**Directions for this task**
Revise the text read from the records below so that "TELÉFONOS" becomes "LÍNEAS DE CONTACTO", keeping all other text unchanged. Leave the pictures out of your answer.

────────────────

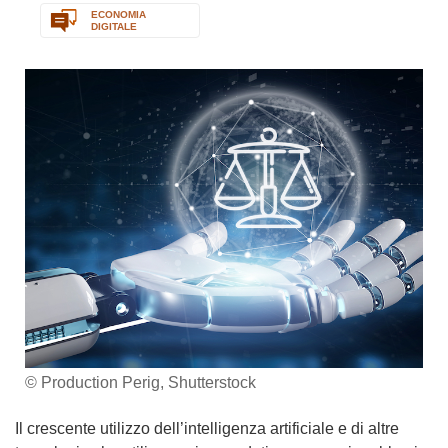
ECONOMIA
DIGITALE
© Production Perig, Shutterstock
Il crescente utilizzo dell’intelligenza artificiale e di altre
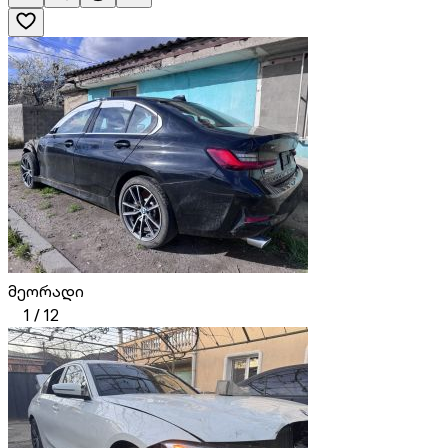
მეორადი
1
/
12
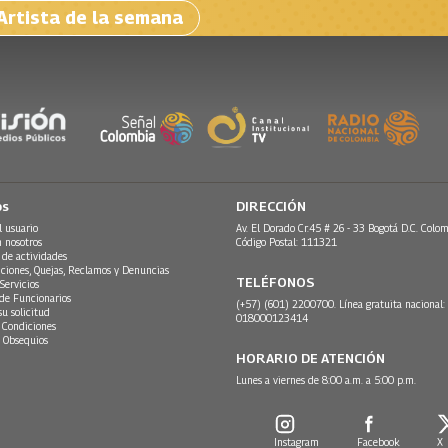
Artista de la semana
os
DIRECCIÓN
l usuario
Av. El Dorado Cr.45 # 26 - 33 Bogotá D.C. Colom
n nosotros
Código Postal: 111321
 de actividades
ciones, Quejas, Reclamos y Denuncias
TELÉFONOS
Servicios
 de Funcionarios
(+57) (601) 2200700. Línea gratuita nacional:
su solicitud
018000123414
 Condiciones
 Obsequios
HORARIO DE ATENCIÓN
Lunes a viernes de 8:00 a.m. a 5:00 p.m.
Instagram
Facebook
X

────────────────

**Exercise answer**
ECONOMIA
DIGITALE
© Production Perig, Shutterstock
Il crescente utilizzo dell’intelligenza artificiale e di altre
მეორადი
1
/
12
Artista de la semana
os
DIRECCIÓN
l usuario
Av. El Dorado Cr.45 # 26 - 33 Bogotá D.C. Colom
n nosotros
Código Postal: 111321
 de actividades
ciones, Quejas, Reclamos y Denuncias
LÍNEAS DE CONTACTO
Servicios
 de Funcionarios
(+57) (601) 2200700. Línea gratuita nacional:
su solicitud
018000123414
 Condiciones
 Obsequios
HORARIO DE ATENCIÓN
Lunes a viernes de 8:00 a.m. a 5:00 p.m.
Instagram
Facebook
X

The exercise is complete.